Исходный текст:
========
Происхождение Второй мировой войны - Тышецкий Игорь Тимофеевич
Разрыв между левыми партиями стал принципиальным. Если в 1924 году руководство компартии ограничилось единогласным принятием резолюции, где обещалось «никогда больше не вступать в союз с контрреволюционной социал-демократией» 59, то в июле следующего, на X съезде КПГ, с подачи Коминтерна, социал-демократы уже приравнивались к фашистам. СДПГ остается фашистской партией, уверял в письме делегатам съезда Зиновьев, но «это не освобождает нас от необходимости понять причины ее живучести... Мы должны понять, как это крыло фашизма все еще умудряется собирать под свои знамена такие большие массы пролетариата» 60. В германской политике первым серьезным последствием раскола левых сил стало избрание Гинденбурга президентом республики.
========
Записи данных:

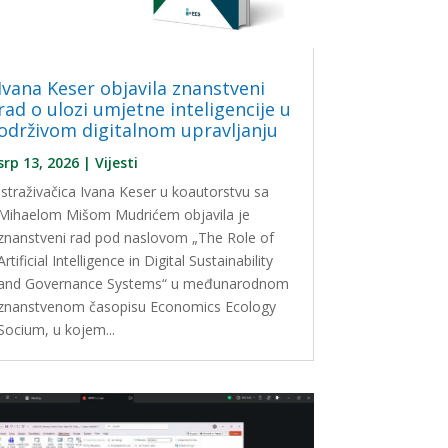
Ivana Keser objavila znanstveni
rad o ulozi umjetne inteligencije u
održivom digitalnom upravljanju
srp 13, 2026
|
Vijesti
Istraživačica Ivana Keser u koautorstvu sa
Mihaelom Mišom Mudrićem objavila je
znanstveni rad pod naslovom „The Role of
Artificial Intelligence in Digital Sustainability
and Governance Systems“ u međunarodnom
znanstvenom časopisu Economics Ecology
Socium, u kojem...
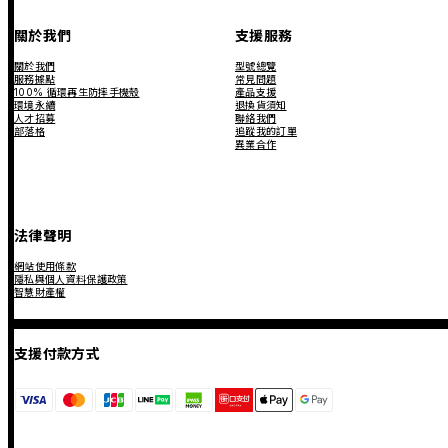
關於我們
支援服務
關於我們
型號總覽
服務據點
常見問題
100% 循環再生防摔手機殼
產品支援
環境永續
退換貨須知
人才招募
聯絡我們
部落格
追蹤我的訂單
異業合作
法律聲明
網站使用條款
隱私與個人資料保護政策
智慧財產權
支援付款方式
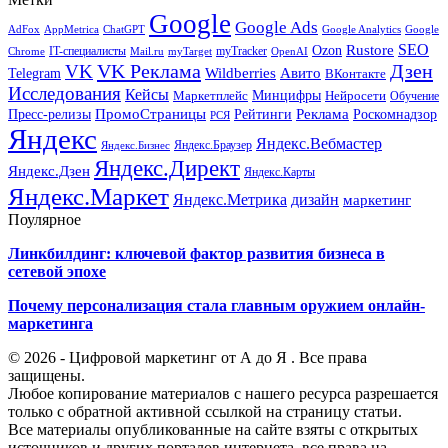
Google
Google Ads
AdFox
AppMetrica
ChatGPT
Google
Google Analytics
SEO
Rustore
Ozon
IT-специалисты
myTracker
Chrome
myTarget
OpenAI
Mail.ru
VK Реклама
Дзен
VK
Авито
Telegram
Wildberries
ВКонтакте
Исследования
Кейсы
Минцифры
Нейросети
Маркетплейс
Обучение
Реклама
ПромоСтраницы
Роскомнадзор
Пресс-релизы
Рейтинги
РСЯ
Яндекс
Яндекс.Вебмастер
Яндекс.Браузер
Яндекс.Бизнес
Яндекс.Директ
Яндекс.Дзен
Яндекс.Карты
Яндекс.Маркет
Яндекс.Метрика
дизайн
маркетинг
Поулярное
Линкбилдинг: ключевой фактор развития бизнеса в
сетевой эпохе
Почему персонализация стала главным оружием онлайн-
маркетинга
© 2026 - Цифровой маркетинг от А до Я . Все права
защищены.
Любое копирование материалов с нашего ресурса разрешается
только с обратной активной ссылкой на страницу статьи.
Все материалы опубликованные на сайте взяты с открытых
источников и других порталов интернета, все права на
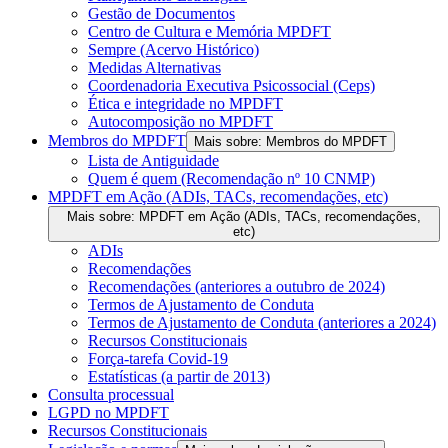
Gestão de Documentos
Centro de Cultura e Memória MPDFT
Sempre (Acervo Histórico)
Medidas Alternativas
Coordenadoria Executiva Psicossocial (Ceps)
Ética e integridade no MPDFT
Autocomposição no MPDFT
Membros do MPDFT
Mais sobre: Membros do MPDFT
Lista de Antiguidade
Quem é quem (Recomendação nº 10 CNMP)
MPDFT em Ação (ADIs, TACs, recomendações, etc)
Mais sobre: MPDFT em Ação (ADIs, TACs, recomendações,
etc)
ADIs
Recomendações
Recomendações (anteriores a outubro de 2024)
Termos de Ajustamento de Conduta
Termos de Ajustamento de Conduta (anteriores a 2024)
Recursos Constitucionais
Força-tarefa Covid-19
Estatísticas (a partir de 2013)
Consulta processual
LGPD no MPDFT
Recursos Constitucionais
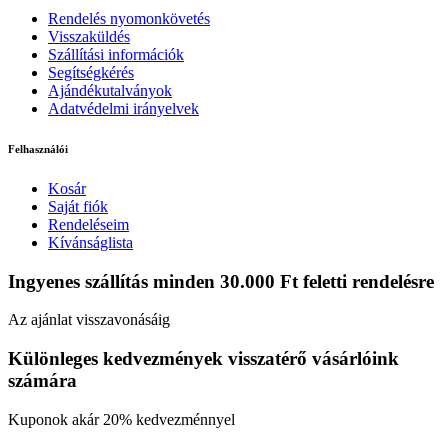
Rendelés nyomonkövetés
Visszaküldés
Szállítási információk
Segítségkérés
Ajándékutalványok
Adatvédelmi irányelvek
Felhasználói
Kosár
Saját fiók
Rendeléseim
Kívánságlista
Ingyenes szállítás minden 30.000 Ft feletti rendelésre
Az ajánlat visszavonásáig
Különleges kedvezmények visszatérő vásárlóink
számára
Kuponok akár 20% kedvezménnyel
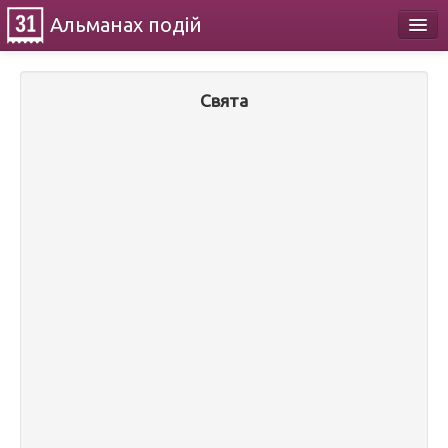
Альманах
подій
Календар
Свята
Про проект
Контакти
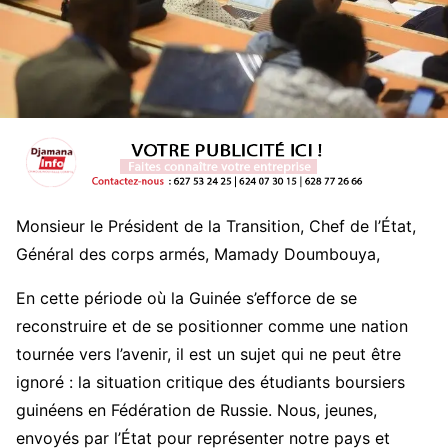
Monsieur le Président de la Transition, Chef de l’État,
Général des corps armés, Mamady Doumbouya,
En cette période où la Guinée s’efforce de se
reconstruire et de se positionner comme une nation
tournée vers l’avenir, il est un sujet qui ne peut être
ignoré : la situation critique des étudiants boursiers
guinéens en Fédération de Russie. Nous, jeunes,
envoyés par l’État pour représenter notre pays et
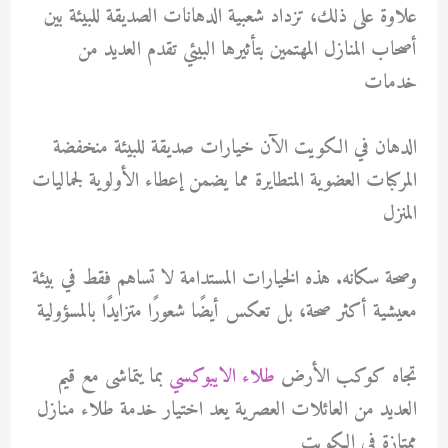
علاوة على ذلك، تزداد شعبية الدهانات الصديقة للبيئة بين
أصحاب المنازل المهتمين بتأثيرها البيئي تقدم العديد من
خدمات
الدهان في الكويت الآن خيارات صديقة للبيئة منخفضة
المركبات العضوية المتطايرة مما يضمن إعطاء الأولوية لجماليات
المنزل
وصحة سكانه. هذه الخيارات المستدامة لا تساهم فقط في بيئة
معيشية أكثر صحة، بل تعكس أيضًا شعورًا متزايدًا بالمسؤولية
تجاه كوكب الأرض
طلاء الايبوكسي
بما يتماشى مع قيم
العديد من العائلات العصرية يعد اختيار خدمة طلاء منازل
ممتازة في الكويت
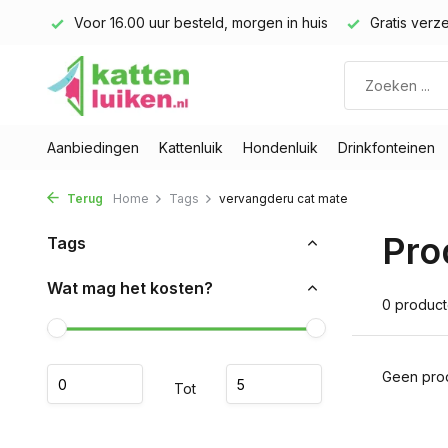
land)
Voor 16.00 uur besteld, morgen in huis
Gratis verze
Aanbiedingen
Kattenluik
Hondenluik
Drinkfonteinen
Terug
Home
Tags
vervangderu cat mate
Pro
Tags
Wat mag het kosten?
0 produc
Geen prod
Tot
========
Что нужно: Напишите продолжение текста о происхождении Второй мировой войны, начиная сразу после его последнего предложения.

Ответ на задание:
28 февраля 1925 года скончался первый рейхспрезидент Веймарской республики Фридрих Эберт. Он умер от перитонита, и его смерть была неожиданной для немцев. У Эберта был банальный аппендицит, но он слишком долго тянул с операцией и согласился на нее, когда стало уже слишком поздно. Фридрих Эберт был первым демократически избранным главой немецкого государства. Хотя, надо сказать, его выбирали не всенародным голосованием. Это сделали делегаты Учредительного собрания 11 февраля 1919 года. После его смерти Германии предстояли первые прямые выборы рейхспрезидента. Право участвовать в них получили семь кандидатов. Однако один человек, военный министр Отто Гесслер, не попал в список претендентов, хотя многие современники были убеждены, что у него были лучшие шансы победить уже в первом туре. Но категорически против выступил Густав Штреземан, посчитавший, что кандидатура Гесслера будет встречена в штыки Парижем, и не хотевший ставить под удар наметившийся путь к примирению с Францией 61. В результате те партии, которые готовы были поддержать Гесслера, отказались выдвигать его. В отсутствие Гесслера, первый тур, как и ожидалось, не выявил победителя. Больше всех голосов получил бургомистр Дуйсбурга Карл Яррес, которого поддержали 38,8 % избирателей. Вторым, с результатом 29 %, финишировал Отто Браун из СДПГ. Вильгельм Маркс от Партии Центра набрал 14,5%. Коммунист Эрнст Тельман — всего 7 % голосов. Но полным провалом стало участие генерала Людендорфа, выдвигавшегося НСДАП. Его результат был близок к арифметической погрешности. Сказалось не только выдвижение малоизвестной на федеральном уровне партией, но и подмоченная послевоенная репутация самого генерала.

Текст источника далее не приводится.